In his introductory essay to Visions, Grenville points to works that “consider the long and often problematic role of art in the documentation of social history and the construction of the heroic figure” (7). Certainly the late Haida artist, Bill Reid (192098), became such a hero, and although he may ultimately receive greater recognition for his intercultural role in global art worlds (see Bill Reid and Beyond: Expanding on Modern Native Art, edited by Karen Duffek and Charlotte Townsend- Gault, 2004), he is more commonly celebrated in the Canadian landscape as the quintessential Haida responsible for the “renaissance” of his mother’s culture. Reid is best known for his gold and silver jewellery featuring Haida motifs, and his monumental public sculptures in wood and bronze. Yet Solitary Raven: The Essential Writings of Bill Reid places into the foreground Reid’s creative output as a writer and former broadcaster: his essays, articles, lectures, and unpublished manuscripts, which were previously widely scattered and difficult of access. Compiled and edited with both scholarly rigour and tenderness by Robert Bringhurst, this book was first published in 2000 and has since become an indispensable resource: a kind of archive for critical and ongoing analysis of the narratives created by and around Reid. Now, for this second edition, Bringhurst has added two early texts to the original collection of thirty, spanning almost four decades of Reid’s career, from 1954 to 1991. “This book is many things,” Bringhurst notes in his updated introduction, “but one of the most important things it is, in my opinion, is the story of a long and conscious journey from one pronoun to another” (11). How Reid wrestled with that journey from “they” (in which he mourned the apparent death of Haida culture) to “we,” where he took a prominent role in advocating for Haida land rights while still arguing, controversially, that Haida art belongs to the world, is a major thread linking Reid’s own narratives to one another – and to the larger, multi-voiced stories of twentieth-century art and history in British Columbia and beyond. 

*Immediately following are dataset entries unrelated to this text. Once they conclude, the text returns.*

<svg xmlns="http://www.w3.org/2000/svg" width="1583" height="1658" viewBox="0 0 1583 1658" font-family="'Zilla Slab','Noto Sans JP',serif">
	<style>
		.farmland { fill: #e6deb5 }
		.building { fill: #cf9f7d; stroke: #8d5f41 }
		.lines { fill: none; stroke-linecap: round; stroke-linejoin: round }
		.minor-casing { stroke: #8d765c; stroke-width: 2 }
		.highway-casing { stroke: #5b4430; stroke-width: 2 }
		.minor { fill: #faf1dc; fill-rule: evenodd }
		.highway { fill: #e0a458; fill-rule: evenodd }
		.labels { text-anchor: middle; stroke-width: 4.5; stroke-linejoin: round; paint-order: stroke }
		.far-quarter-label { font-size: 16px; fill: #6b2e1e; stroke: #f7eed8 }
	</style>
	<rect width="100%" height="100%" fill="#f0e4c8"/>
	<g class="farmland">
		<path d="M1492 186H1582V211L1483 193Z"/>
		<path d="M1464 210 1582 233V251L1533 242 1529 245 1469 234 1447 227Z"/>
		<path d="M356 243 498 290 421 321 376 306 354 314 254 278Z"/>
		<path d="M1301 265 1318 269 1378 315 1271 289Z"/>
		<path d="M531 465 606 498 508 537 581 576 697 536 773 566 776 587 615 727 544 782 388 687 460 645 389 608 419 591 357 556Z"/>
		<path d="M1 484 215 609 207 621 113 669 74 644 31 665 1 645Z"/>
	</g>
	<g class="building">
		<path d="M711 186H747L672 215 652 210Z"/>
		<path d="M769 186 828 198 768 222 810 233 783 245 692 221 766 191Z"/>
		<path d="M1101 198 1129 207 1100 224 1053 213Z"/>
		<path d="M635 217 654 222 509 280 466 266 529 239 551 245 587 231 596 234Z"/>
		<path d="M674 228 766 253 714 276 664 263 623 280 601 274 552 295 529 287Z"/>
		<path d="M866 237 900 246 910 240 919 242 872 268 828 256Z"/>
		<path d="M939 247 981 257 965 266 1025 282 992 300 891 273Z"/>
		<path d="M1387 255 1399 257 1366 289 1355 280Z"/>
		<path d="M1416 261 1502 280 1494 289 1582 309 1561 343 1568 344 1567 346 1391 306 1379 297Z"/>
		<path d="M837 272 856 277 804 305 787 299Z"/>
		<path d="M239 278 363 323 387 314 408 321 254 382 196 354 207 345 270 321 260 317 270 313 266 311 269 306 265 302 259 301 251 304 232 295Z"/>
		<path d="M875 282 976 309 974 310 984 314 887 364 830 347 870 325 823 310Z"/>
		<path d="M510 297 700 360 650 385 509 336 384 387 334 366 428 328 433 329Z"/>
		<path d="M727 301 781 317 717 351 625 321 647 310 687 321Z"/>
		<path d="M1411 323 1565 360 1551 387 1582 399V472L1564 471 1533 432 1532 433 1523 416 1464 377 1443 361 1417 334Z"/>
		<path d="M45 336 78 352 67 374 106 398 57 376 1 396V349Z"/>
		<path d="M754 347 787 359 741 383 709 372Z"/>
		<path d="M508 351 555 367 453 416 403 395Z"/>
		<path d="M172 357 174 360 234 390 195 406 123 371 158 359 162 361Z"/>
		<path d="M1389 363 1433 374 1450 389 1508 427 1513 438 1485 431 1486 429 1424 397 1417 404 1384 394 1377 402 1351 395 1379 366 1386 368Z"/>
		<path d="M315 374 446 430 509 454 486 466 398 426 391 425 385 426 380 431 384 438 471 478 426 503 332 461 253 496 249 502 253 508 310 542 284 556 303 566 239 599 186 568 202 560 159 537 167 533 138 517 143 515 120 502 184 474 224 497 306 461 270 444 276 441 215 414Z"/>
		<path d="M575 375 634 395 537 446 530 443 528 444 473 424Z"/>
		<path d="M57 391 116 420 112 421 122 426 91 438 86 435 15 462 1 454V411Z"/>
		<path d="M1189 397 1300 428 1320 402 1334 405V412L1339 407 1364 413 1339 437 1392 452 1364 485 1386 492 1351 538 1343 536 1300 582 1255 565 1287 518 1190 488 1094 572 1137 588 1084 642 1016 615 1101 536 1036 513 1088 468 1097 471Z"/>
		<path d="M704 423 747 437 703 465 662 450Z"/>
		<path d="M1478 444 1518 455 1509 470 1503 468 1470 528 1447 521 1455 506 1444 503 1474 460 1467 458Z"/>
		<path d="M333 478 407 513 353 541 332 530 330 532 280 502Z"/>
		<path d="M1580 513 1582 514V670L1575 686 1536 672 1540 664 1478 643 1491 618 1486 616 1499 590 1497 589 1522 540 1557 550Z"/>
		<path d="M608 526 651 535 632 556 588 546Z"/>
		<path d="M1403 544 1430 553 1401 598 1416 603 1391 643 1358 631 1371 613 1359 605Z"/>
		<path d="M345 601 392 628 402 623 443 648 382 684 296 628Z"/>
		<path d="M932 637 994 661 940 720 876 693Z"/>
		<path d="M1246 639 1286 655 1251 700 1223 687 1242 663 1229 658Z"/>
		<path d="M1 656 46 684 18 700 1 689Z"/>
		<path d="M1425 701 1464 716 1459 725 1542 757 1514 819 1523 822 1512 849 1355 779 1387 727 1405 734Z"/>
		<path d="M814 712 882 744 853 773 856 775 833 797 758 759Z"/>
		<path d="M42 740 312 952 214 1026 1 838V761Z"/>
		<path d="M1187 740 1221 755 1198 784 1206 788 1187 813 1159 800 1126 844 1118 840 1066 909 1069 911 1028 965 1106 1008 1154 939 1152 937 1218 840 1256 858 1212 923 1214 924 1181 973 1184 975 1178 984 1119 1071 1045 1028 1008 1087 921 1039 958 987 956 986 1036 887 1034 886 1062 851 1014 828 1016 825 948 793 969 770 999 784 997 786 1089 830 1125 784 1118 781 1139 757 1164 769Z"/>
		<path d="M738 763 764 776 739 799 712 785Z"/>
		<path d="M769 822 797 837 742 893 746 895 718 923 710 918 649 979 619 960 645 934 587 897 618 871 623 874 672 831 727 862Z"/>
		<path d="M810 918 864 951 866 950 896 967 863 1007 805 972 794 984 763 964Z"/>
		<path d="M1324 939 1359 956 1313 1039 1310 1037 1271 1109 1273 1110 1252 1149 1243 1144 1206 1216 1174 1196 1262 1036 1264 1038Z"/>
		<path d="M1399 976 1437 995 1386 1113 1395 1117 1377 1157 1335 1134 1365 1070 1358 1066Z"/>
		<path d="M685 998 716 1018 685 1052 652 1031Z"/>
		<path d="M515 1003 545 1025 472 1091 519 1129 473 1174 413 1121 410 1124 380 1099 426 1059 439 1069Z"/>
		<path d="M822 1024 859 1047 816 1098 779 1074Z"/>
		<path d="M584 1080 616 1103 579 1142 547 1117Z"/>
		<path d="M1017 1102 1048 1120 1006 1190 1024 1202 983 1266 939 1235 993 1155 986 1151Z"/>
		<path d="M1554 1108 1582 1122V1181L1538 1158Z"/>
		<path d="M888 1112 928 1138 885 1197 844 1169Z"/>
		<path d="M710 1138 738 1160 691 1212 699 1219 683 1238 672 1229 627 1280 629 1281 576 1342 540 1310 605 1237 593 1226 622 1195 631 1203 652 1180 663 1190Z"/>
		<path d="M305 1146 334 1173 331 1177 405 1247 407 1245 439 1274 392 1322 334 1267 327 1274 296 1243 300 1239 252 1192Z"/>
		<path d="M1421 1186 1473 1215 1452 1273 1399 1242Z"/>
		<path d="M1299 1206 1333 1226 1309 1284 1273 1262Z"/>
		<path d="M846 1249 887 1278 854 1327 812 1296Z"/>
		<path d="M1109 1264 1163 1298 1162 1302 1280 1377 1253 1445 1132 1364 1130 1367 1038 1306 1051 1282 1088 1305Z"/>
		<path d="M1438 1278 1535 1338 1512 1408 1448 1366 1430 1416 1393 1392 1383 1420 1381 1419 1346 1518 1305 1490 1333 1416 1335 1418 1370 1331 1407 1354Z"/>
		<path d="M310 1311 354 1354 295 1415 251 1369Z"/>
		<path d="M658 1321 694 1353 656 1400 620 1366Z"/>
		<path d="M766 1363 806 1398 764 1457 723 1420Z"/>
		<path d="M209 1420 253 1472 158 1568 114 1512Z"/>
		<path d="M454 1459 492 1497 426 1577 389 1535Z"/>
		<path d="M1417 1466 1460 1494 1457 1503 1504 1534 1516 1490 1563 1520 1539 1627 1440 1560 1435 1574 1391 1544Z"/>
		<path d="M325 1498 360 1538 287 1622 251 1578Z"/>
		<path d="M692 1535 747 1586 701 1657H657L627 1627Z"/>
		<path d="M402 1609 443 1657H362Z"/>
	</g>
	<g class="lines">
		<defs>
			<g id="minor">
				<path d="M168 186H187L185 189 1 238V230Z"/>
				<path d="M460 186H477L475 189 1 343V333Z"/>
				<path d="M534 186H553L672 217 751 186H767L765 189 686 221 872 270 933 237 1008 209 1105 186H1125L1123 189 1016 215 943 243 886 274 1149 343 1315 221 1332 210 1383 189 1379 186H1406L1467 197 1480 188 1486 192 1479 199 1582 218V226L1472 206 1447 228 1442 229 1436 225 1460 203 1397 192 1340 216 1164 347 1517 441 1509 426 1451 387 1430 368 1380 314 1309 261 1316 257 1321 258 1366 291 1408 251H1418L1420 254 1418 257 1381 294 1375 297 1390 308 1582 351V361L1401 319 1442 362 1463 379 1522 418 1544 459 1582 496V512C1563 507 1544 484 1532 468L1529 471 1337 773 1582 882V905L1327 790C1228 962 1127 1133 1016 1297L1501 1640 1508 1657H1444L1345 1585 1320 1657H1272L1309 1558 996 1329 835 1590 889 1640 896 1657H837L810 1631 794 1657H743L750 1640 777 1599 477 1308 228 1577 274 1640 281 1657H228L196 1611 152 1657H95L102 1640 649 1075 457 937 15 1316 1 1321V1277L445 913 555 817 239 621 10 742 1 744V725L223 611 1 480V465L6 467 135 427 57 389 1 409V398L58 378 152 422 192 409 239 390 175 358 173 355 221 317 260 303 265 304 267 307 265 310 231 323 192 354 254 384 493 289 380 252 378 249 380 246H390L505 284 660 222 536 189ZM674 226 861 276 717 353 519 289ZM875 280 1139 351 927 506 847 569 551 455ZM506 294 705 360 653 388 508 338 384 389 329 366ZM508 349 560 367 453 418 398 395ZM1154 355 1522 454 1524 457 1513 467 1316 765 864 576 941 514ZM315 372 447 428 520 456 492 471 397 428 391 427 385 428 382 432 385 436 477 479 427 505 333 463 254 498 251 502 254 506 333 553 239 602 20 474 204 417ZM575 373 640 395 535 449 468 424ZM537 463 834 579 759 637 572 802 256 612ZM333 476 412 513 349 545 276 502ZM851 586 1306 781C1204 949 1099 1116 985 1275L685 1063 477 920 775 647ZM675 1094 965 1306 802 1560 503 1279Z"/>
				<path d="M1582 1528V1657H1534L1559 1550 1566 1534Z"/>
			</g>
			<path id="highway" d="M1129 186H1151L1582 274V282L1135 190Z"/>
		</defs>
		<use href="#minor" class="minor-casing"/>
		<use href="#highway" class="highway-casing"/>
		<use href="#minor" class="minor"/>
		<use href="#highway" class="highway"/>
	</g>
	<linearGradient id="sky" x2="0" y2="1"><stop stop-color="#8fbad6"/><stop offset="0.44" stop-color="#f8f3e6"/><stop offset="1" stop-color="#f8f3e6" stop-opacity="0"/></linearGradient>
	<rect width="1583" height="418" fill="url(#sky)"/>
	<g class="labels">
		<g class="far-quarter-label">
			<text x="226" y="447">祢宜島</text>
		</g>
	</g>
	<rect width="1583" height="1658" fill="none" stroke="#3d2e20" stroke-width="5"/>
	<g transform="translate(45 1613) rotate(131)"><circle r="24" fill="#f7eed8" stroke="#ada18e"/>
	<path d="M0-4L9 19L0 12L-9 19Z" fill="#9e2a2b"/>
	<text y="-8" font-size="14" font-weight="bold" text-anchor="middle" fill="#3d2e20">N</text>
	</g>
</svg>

Visions of British Columbia: A Landscape Manual
Edited by Bruce Grenville and Scott Steedman
Vancouver/Toronto: Douglas and McIntyre; Vancouver: Vancouver Art Gallery, 2010. 256 pp. Illus. $40.00 paper.

Solitary Raven: The Essential Writings of Bill Reid
Edited, with commentary and notes, by Robert Bringhurst. 2nd expanded edition
Vancouver/Toronto: Douglas and McIntyre, 2009. 240 pp. Illus. $24.95 paper.